Moonlight flooded the wide field behind Patrick and Marcelline Bastow's house, down the road to the west of the Wickershams'. The Bastows had only their porch light on. Their son, William, served with the ambulance corps in France. Tracing their road farther west, I came to Reverend Witt's house. Witt lived alone and raised about a hundred sheep, which brought the behind-his-back comment that a Christian flock wasn't enough for him. Not more than ten days before, Reverend Witt had dropped by the house and told my aunt that Donald had asked to deliver a sermon in church.

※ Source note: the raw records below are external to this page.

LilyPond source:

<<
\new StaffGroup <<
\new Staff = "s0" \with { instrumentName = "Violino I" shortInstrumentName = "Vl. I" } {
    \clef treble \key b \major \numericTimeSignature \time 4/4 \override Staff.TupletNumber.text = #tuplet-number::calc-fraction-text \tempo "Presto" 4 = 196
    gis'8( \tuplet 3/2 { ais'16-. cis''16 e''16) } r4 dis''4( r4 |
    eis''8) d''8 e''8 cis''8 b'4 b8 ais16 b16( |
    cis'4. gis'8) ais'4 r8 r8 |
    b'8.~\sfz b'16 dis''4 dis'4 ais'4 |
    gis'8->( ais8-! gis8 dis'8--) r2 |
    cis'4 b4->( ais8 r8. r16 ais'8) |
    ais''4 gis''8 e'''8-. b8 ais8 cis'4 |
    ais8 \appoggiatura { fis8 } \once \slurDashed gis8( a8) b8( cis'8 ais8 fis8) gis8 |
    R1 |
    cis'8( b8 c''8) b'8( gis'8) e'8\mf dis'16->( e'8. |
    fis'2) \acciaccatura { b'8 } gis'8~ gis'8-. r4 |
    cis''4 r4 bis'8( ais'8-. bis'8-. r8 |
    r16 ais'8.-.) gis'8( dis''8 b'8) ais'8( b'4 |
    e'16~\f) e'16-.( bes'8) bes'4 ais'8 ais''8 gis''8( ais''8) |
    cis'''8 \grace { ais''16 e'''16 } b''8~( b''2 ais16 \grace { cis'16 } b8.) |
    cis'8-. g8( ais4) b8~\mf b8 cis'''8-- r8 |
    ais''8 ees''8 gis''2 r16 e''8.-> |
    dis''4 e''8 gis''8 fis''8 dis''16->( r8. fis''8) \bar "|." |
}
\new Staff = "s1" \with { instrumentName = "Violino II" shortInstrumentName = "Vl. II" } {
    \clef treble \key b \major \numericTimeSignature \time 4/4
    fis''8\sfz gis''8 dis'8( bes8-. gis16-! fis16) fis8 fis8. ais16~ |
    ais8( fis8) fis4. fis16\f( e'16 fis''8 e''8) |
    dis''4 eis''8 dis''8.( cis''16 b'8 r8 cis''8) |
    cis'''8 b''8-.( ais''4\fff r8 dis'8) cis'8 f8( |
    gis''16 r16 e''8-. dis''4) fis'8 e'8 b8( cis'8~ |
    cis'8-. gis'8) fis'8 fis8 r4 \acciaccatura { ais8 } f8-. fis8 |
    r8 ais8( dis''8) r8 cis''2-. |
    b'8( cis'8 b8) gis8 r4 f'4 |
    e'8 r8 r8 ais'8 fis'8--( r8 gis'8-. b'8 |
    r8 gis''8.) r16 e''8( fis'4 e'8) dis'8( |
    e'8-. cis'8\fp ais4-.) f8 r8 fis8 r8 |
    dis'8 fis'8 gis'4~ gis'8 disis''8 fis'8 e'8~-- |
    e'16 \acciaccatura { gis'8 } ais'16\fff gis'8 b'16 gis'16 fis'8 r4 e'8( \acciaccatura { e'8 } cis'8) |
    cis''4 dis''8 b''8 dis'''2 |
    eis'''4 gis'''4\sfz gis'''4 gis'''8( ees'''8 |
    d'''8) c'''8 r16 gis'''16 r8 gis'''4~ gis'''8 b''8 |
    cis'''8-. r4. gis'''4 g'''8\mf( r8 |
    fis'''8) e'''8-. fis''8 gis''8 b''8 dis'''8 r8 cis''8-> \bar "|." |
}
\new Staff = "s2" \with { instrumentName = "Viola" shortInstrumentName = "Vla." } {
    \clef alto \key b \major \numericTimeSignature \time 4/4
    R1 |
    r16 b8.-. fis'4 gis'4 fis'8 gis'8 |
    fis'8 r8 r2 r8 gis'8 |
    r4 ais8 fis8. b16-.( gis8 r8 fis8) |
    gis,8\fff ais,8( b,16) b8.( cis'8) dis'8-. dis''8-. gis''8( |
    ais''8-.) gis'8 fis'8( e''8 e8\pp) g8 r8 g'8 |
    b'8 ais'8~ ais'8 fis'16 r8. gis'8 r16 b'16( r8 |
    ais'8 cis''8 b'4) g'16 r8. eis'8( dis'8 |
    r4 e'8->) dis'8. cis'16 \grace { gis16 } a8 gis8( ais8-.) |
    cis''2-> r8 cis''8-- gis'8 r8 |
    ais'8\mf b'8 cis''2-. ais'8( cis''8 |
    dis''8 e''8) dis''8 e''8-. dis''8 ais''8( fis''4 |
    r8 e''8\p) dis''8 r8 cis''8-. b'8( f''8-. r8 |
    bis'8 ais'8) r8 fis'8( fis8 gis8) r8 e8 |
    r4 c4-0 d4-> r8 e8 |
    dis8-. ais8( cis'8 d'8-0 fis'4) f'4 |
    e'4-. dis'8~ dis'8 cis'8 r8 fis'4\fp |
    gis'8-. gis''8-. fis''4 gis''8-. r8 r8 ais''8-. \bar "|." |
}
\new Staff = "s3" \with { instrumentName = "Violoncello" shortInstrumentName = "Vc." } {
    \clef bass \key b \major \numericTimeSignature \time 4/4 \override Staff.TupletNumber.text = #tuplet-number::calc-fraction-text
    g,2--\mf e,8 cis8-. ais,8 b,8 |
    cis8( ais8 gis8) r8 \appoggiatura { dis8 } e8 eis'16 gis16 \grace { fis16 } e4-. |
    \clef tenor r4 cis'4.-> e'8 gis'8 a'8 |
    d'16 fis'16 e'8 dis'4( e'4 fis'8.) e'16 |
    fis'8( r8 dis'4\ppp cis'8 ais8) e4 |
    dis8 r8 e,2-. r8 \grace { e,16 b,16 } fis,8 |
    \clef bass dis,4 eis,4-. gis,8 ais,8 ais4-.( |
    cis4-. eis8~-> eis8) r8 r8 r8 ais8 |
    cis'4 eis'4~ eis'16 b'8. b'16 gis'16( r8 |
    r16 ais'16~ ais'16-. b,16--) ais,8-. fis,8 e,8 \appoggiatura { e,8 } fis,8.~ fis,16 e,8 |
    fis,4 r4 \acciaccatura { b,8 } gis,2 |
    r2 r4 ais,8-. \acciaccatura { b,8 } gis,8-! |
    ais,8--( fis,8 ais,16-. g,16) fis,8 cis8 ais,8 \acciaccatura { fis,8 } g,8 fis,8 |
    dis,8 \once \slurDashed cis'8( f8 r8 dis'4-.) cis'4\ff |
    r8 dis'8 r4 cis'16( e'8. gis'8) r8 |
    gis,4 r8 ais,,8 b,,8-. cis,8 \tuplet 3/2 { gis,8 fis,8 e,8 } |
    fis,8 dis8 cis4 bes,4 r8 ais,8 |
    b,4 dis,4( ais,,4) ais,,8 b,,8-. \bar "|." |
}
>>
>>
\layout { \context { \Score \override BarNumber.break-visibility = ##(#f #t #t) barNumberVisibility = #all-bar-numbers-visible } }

"Donald getting up in front of all those people?" Constance said. "He couldn't have been serious."

"Here's the list he gave me of his ideas," Witt said. "See for yourself."

My aunt and I both read it. My uncle's every topic was U-boats, no surprise there. My aunt could only shake her head, incredulous, and say, "My Donald's got smoke blowing out of his ears. Tea, Reverend Witt?"

The three of us sat down for tea. Witt said, "Just so you know, I told Donald that I had sermons composed for the next long while. I could see this didn't sit well with him. He said, 'If that's the best answer you've got, I might approach churches elsewhere.'"

Now, I realize, Marlais, that human memory is an unreliable stenographer of such conversations, but you get the gist of them. The one with Abel Wickersham, the one with Reverend Witt. In fact, many of the people who'd had run-ins with Donald had come to a similar conclusion: my uncle in effect had (to paraphrase Scripture) become what he beheld — U-boat atrocities, radio war reports. He'd become those and was almost a broken man for it.

The night of October 13–14, I tried to sleep on top of the quilt on my aunt and uncle's bed, but couldn't. At first light I went to the shed to attempt to make amends, but my uncle was nowhere to be found. I killed some time — doing what, I can't remember. Around noon I drove to the bakery, and Cornelia said that early that morning Donald had dropped by for coffee. "He was on his way to get toboggan runners from the blacksmith in Truro," she said. The blacksmith's name was Steven Parish. He'd fashioned runners for my uncle for two decades, had only once raised his price, in 1934, but not before or since.